With urban expansion, many animals lose their natural habitats and find a new way of life in the city. Animals are quick to adapt to a new habitat and can easily find shelter in garages, sheds, chimneys, and in other easily accessible places that make good nesting places and even resemble the hollow trees and caves that naturally house these animals. In addition to these available shelters, food in the city is abundant. Litter, garbage cans and dumpsters, and composts are only a few of the many sources accessible to city-dwelling animals. It’s not surprising that they are happy to make their home in the city when their natural habitat is destroyed.
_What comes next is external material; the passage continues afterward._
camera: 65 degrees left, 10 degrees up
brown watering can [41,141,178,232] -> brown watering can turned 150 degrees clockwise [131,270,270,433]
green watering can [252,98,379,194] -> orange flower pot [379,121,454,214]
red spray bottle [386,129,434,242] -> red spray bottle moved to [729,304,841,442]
Each province/territory is responsible for wildlife management, including pest control. However, municipalities are responsible for trapping regulations within city limits. Many municipalities don’t have by-laws to outlaw or regulate trapping in city limits, and those that do often make exceptions for farmers, homeowners, and licensed trappers. As a result, some inhumane traps are set by individuals to control urban wildlife and some trappers set up traps in ravines and near parks. These traps cause severe suffering for both urban wildlife and companion animals, and pose a risk to young children.
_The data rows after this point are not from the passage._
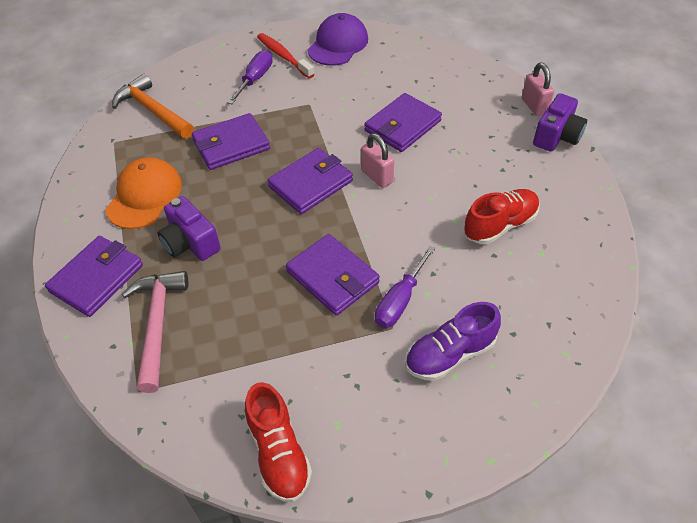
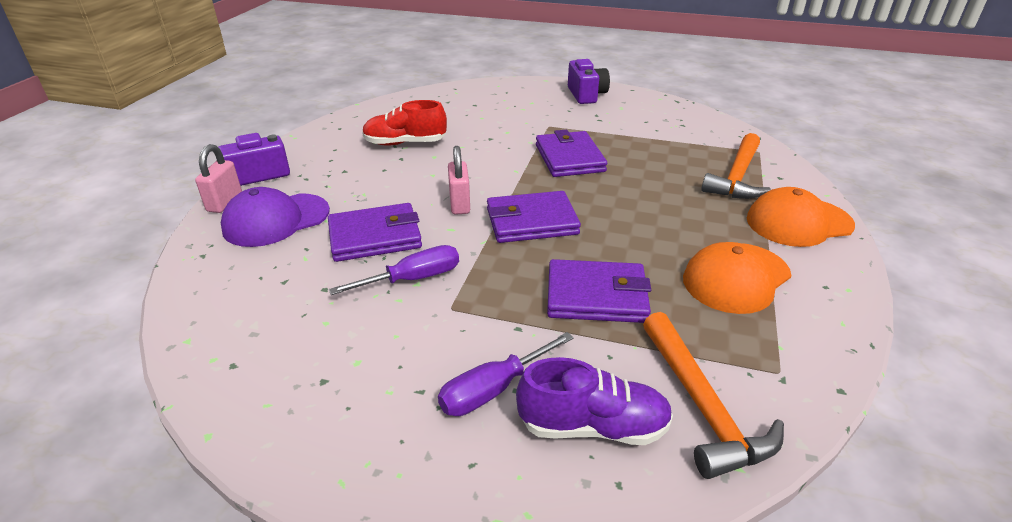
camera: 150 degrees left, 15 degrees down
purple wallet [45,236,143,317] -> orange cap [747,187,855,247]
pink hammer [122,271,188,393] -> orange hammer [701,133,771,199]
purple camera [157,196,221,261] -> purple camera moved to [568,59,610,104]
red shoe [245,382,312,502] -> none
red toothbrush [257,33,315,78] -> none
purple cap [308,13,368,66] -> purple cap moved to [221,187,330,247]
purple screwdriver [375,246,435,328] -> purple screwdriver moved to [329,245,459,295]
purple shoe [405,302,501,381] -> purple shoe moved to [516,357,673,445]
Mice and rats are more commonly trapped because they are prolific breeders and at times it is the only way to control them and prevent overpopulation and the spread of disease. However, glue boards should not be used for mice and rats because they cause suffocation, dehydration, injury, and stress.

Although trapping is still used by provinces to control wildlife, it is usually limited to live-cage trapping, for diseased or severely injured animals, animals that are a threat to human health or safety, or when relocation is not possible.

Provinces have been moving away from trapping as a tactic for urban wildlife management because prevention has proven to be the most effective way of controlling animals in the city. Taking measures to prevent animals from entering your house or damaging your property can be much more effective than trapping, which ultimately allows more animals to move into the area. Prevention includes sealing garbage containers, and entrances to houses, sheds, and barns, including small holes and cracks where mice and other small rodents could potentially enter.

If you have a problem with an animal in your house, the first thing you should do is to lure the animal outside and then animal-proof your house so it cannot come back in. Make sure any potential housing areas or food sources are made inaccessible or unattractive. If an animal becomes a nuisance during birthing season, make sure you aren’t isolating a mother from her young, and if possible wait until this danger is over to animal-proof your house and yard.

Urban wildlife is an important element of the city life and it is important to appreciate the diversity of these animals. When they are prevented from being a nuisance, they can add an important aspect to living in the city.